In July, the water levels of Utah’s iconic Great Salt Lake fell to a record low.
But this wasn’t an isolated incident. A combination of the climate crisis and human water usage have reduced the lake so utterly that The Salt Lake Tribune and AccuWeather announced Monday that they were redrawing their maps to show how how much the lake has really changed.
“The need to redefine the boundaries of the Great Salt Lake is a striking reminder of the profound impact of record-low water levels to the delicate and complex ecology of the Great Salt Lake and its wide-ranging importance to the people and economy of Utah,” AccuWeather chief meteorologist Jonathan Porter told The Salt Lake Tribune. “AccuWeather is committed to accurately depicting the boundaries of lakes to highlight the impact of climate change on our changing world.”
Historically, the surface of the Great Salt Lake sits at 4,200 feet above sea level, which is what maps formerly showed and is also the sweet spot for the health of the lake and the creatures that live there.
Now, the lake is “a puddle of its former self,” as The Salt Lake Tribune put it, sitting at 4,190.6 feet above sea level, or about 10 feet lower than typical. It also only contains 7.7 million acre feet of water, which is about half of the historical average.
This is a problem, because the lake is an important ecosystem that provides many benefits to Utah’s animals, humans and economy. The edges of the lake are home to brine shrimp that provide food for migratory birds, Yahoo News explained. When the lake shrinks, these shrimp and the animals that eat them are at risk. In fact, the wetlands surrounding the lake are one of the most important migratory bird habitats in North America, welcoming around 250 species, columnist Robert Gehrke wrote for The Salt Lake Tribune.
When the lake dries, it also threatens human health because the dry, exposed lake bed is fuel for dust storms. When water levels fall, the marinas also become unusable by boaters, which is a problem for recreation and other industries.
Finally, the lake helps produce lake effect snow storms that generate water for the surrounding area, Yahoo News noted.

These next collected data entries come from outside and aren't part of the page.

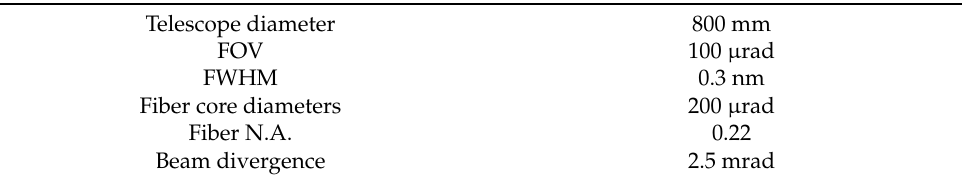
Table 2. Receiver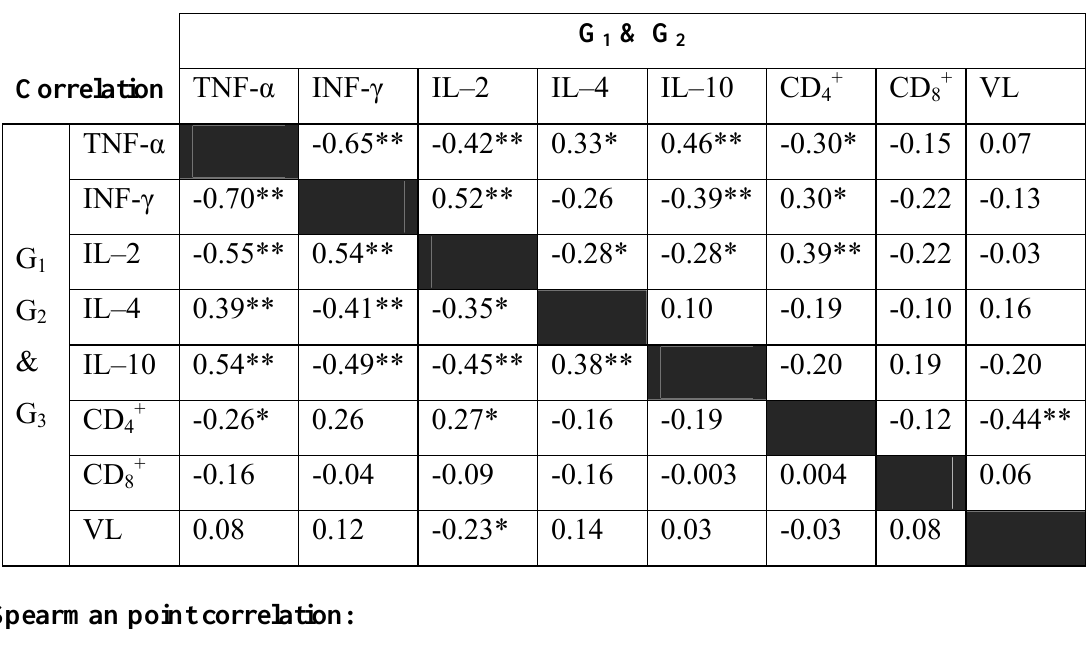
Table 2. Linear correlation between pairs of variables (TNF- α ; INF- γ ; IL-2; IL-4; IL-10; CD 4+ /mm 3 ; CD 8+ /mm 3 ; and viral load – VL), when two different group combinations were & G ; and G , G & G considered: G 1 2 1 2 3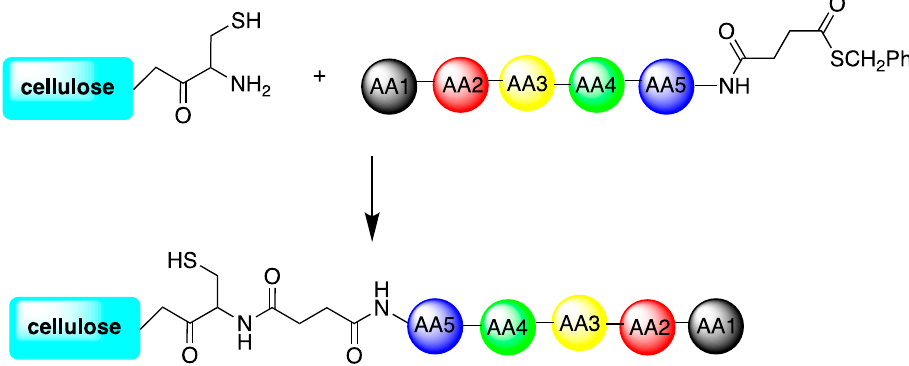
Figure 14. Summary of the Strategy used to covalently attach thioester peptides to cysteine-modified cellulose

“From a health perspective, from an economic perspective, from an environmental perspective, the Great Salt Lake is a national treasure and must remain so. It’s not just the Great Salt Lake. It’s the Colorado River Basin, it’s all our lakes and streams and [water] storage capacity in the state,” Utah Gov. Spencer Cox said in a Thursday news conference reported by the Salt Lake Tribune. “This is an all-hands-on-deck issue.”
The lake’s shrinking is partly due to water management issues. In fact, as Gehrke observed, a study found that the lake would be 11 feet higher if it weren’t for water diversions upstream for agriculture and residential uses. Currently, Utah allocates water rights based on “beneficial use,” meaning right holders have to put it to an agricultural or economic purpose. Gehrke argued that the state should start prioritizing water for conservation as well.

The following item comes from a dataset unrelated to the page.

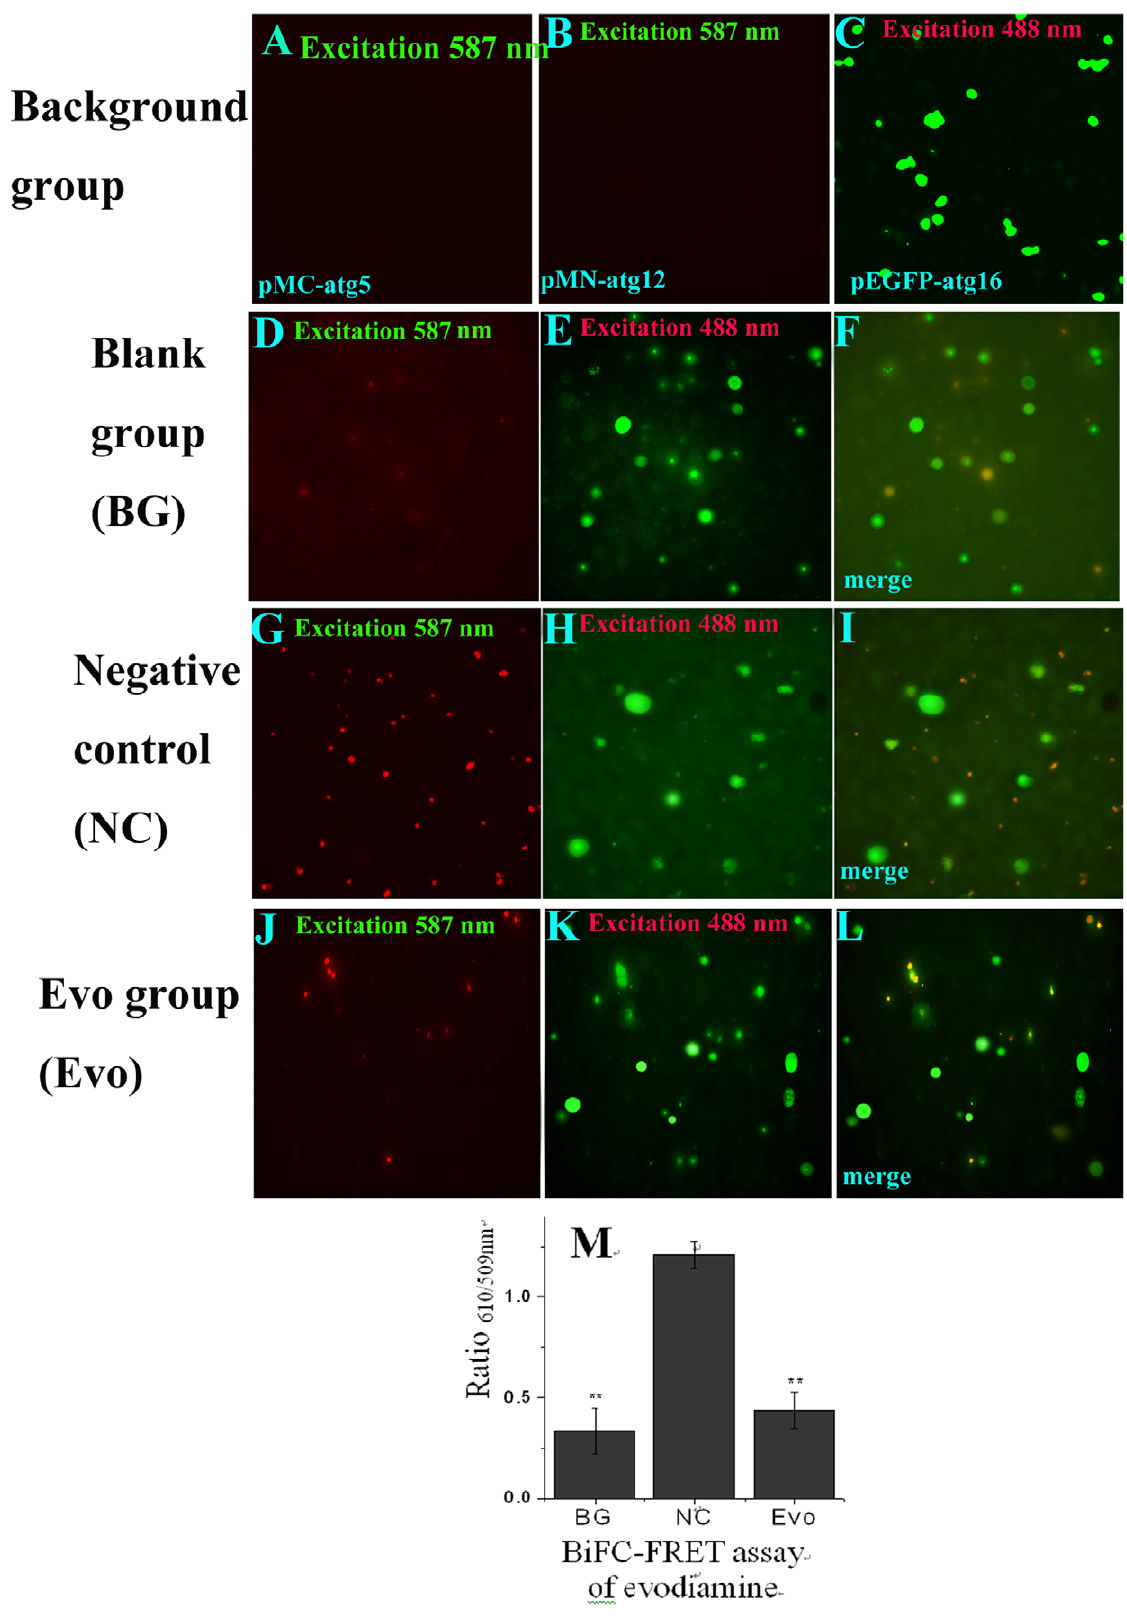
Figure 1. Evodiamine inhibits the interaction of Atg5, Atg12 and Atg16 determined by the BiFC-FRET assay. ( A , B ) The A549 cells were transfected with pMC-atg5 or pMN-atg12, respectively. ( C ) The A549 cells were transfected with the pEGFP-atg16 plasmid and treated with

“If we make conservation a priority or at least on equal footing as agriculture, conservation groups and governments can start dedicating water rights for the lake,” he wrote.
The lake’s shrinking is also an example of how climate change and drought can impact water systems.
“As we change the climate, we have learned over the last many decades that we are also going to fundamentally change how much water we get and where we get it, the intensity of storms, rainfall patterns, the severity of droughts and floods, the demand for water from crops and from our natural vegetation,” climate scientist Peter Gleick told Yahoo News.